● Data provided
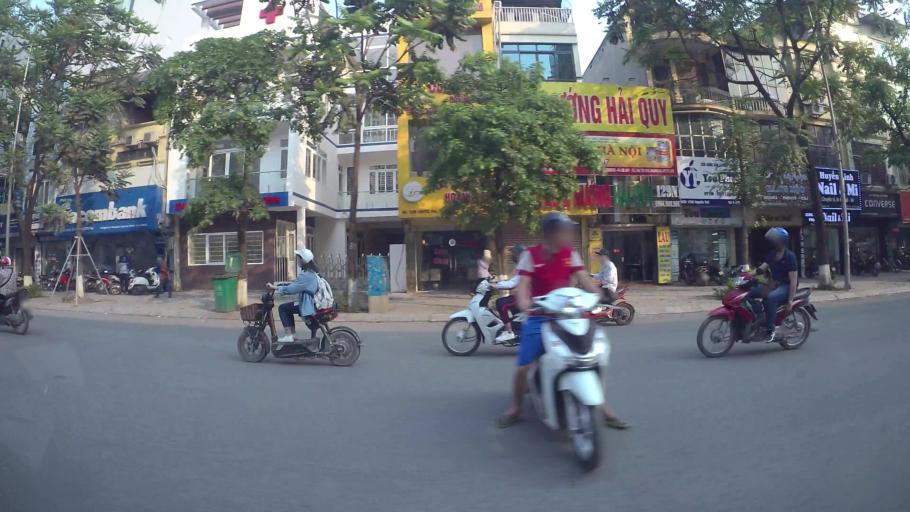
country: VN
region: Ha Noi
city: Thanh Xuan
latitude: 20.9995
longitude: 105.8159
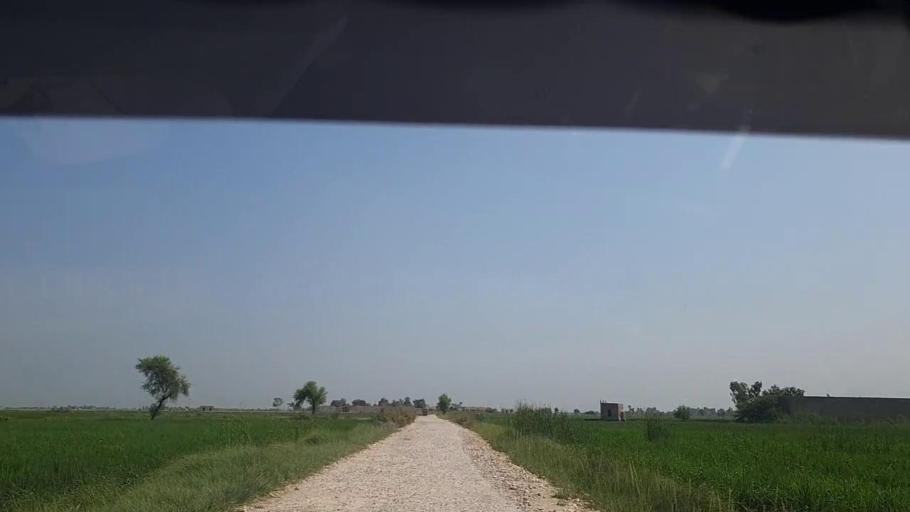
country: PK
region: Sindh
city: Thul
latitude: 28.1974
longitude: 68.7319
...
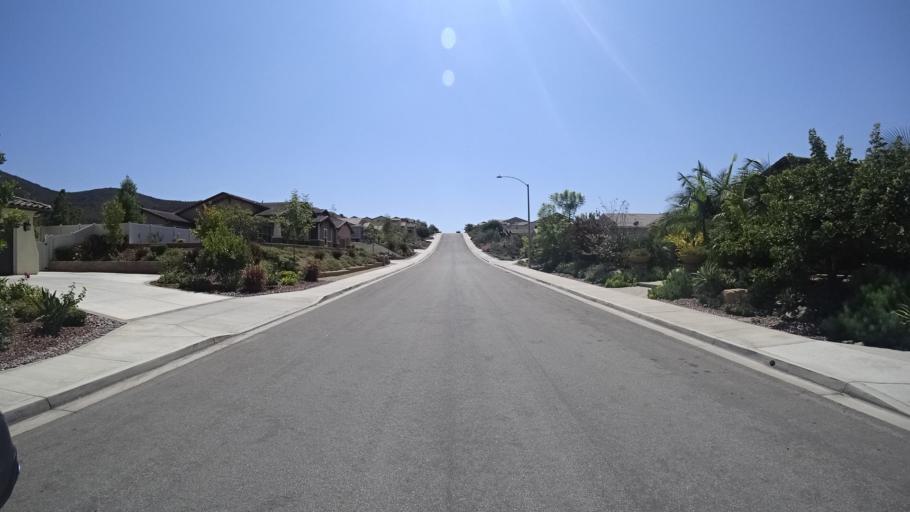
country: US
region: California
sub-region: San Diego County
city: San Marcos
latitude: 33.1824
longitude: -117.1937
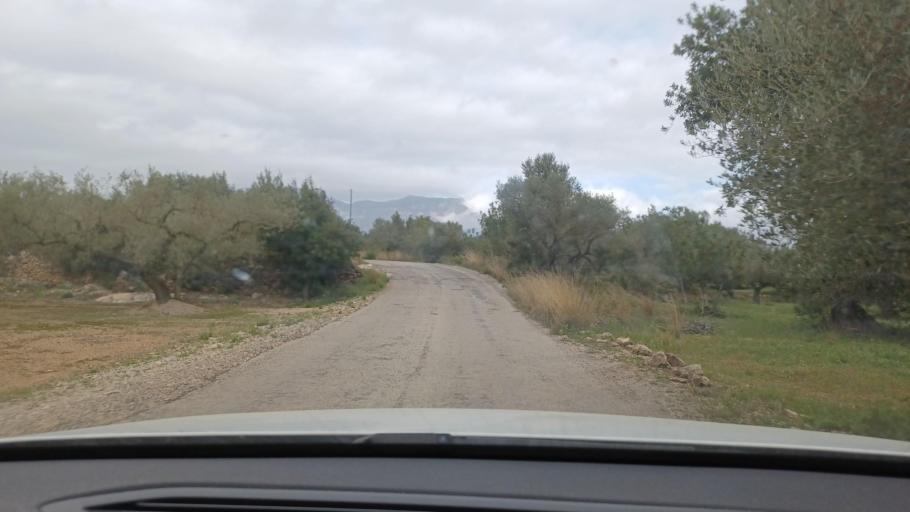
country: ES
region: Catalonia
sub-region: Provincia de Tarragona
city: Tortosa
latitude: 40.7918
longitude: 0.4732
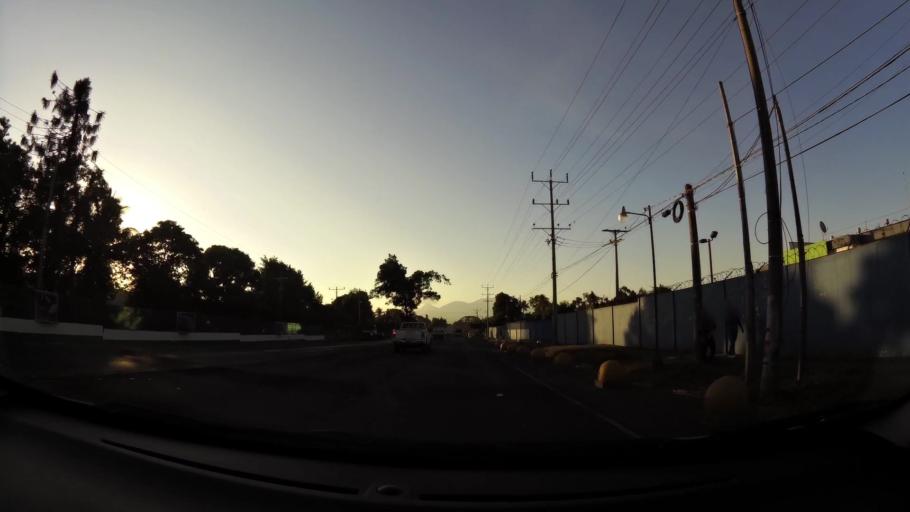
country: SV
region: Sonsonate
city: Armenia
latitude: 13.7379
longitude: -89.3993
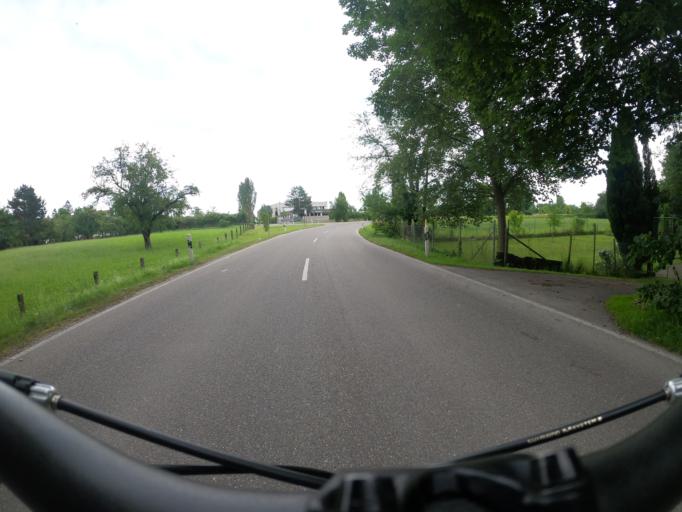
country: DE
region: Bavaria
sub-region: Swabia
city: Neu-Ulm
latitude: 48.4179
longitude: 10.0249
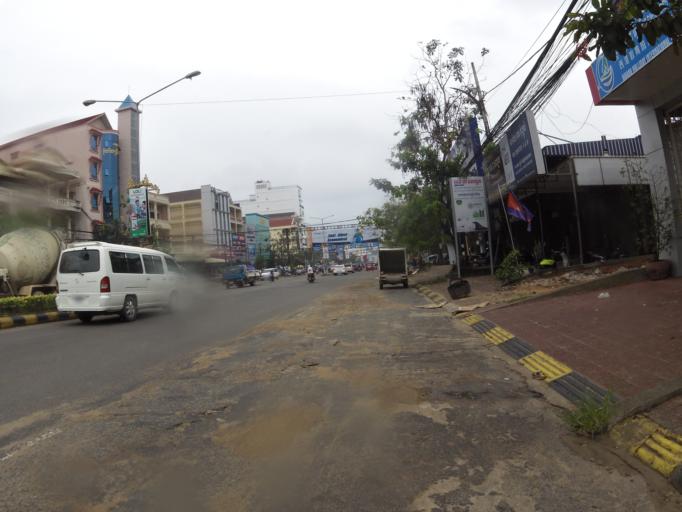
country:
---
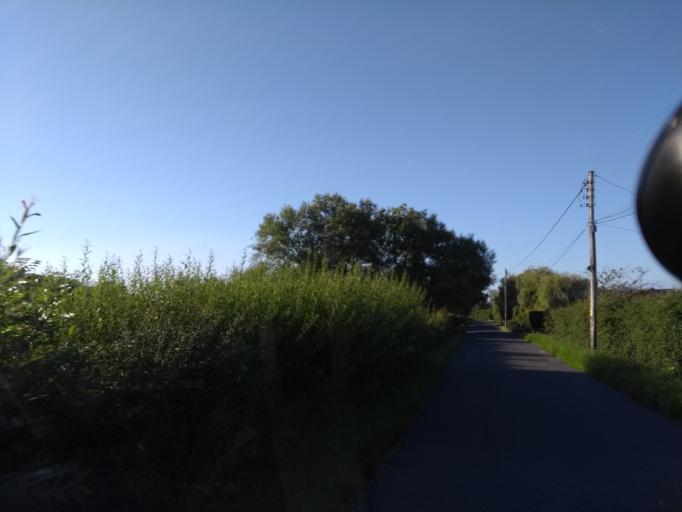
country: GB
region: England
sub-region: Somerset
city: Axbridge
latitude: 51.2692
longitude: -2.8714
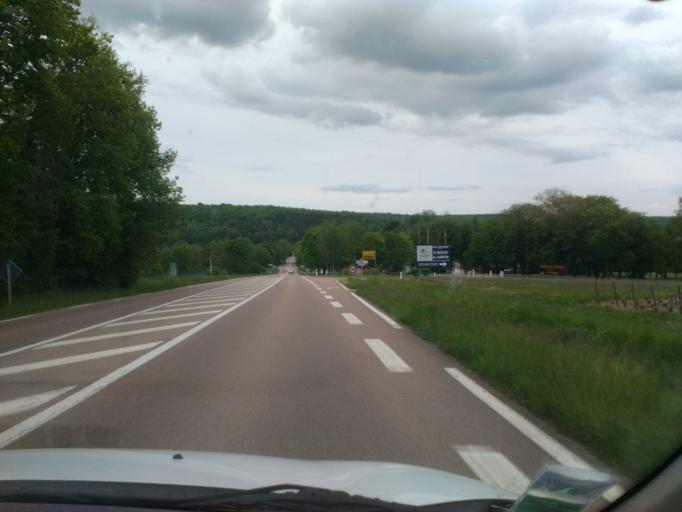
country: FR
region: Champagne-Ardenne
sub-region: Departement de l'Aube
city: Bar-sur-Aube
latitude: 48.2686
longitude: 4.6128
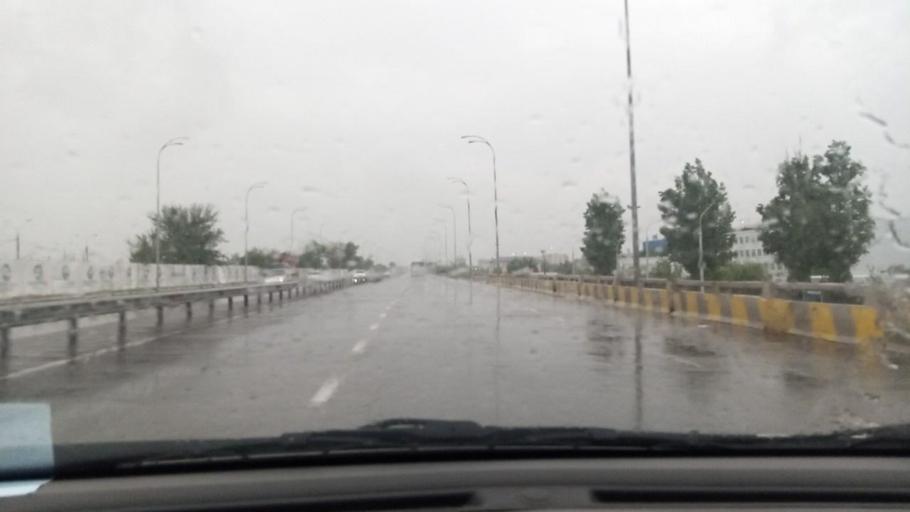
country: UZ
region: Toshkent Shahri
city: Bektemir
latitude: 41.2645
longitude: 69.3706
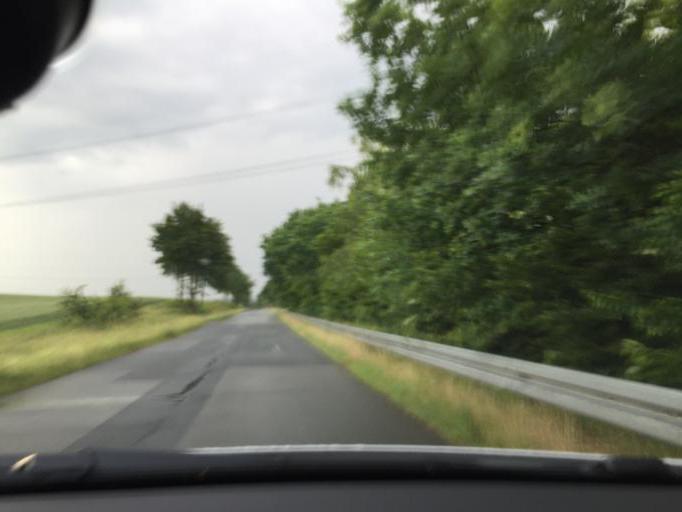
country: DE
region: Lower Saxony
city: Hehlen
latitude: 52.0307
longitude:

● Your task
Recast the material from the line with "country: VN" to the line with "latitude: 28.1974" as a JSON list of strings, one string per line, with blank lines left out. Leave the pictures out of the list.

● Full answer
[
  "country: VN",
  "region: Ha Noi",
  "city: Thanh Xuan",
  "latitude: 20.9995",
  "longitude: 105.8159",
  "country: PK",
  "region: Sindh",
  "city: Thul",
  "latitude: 28.1974"
]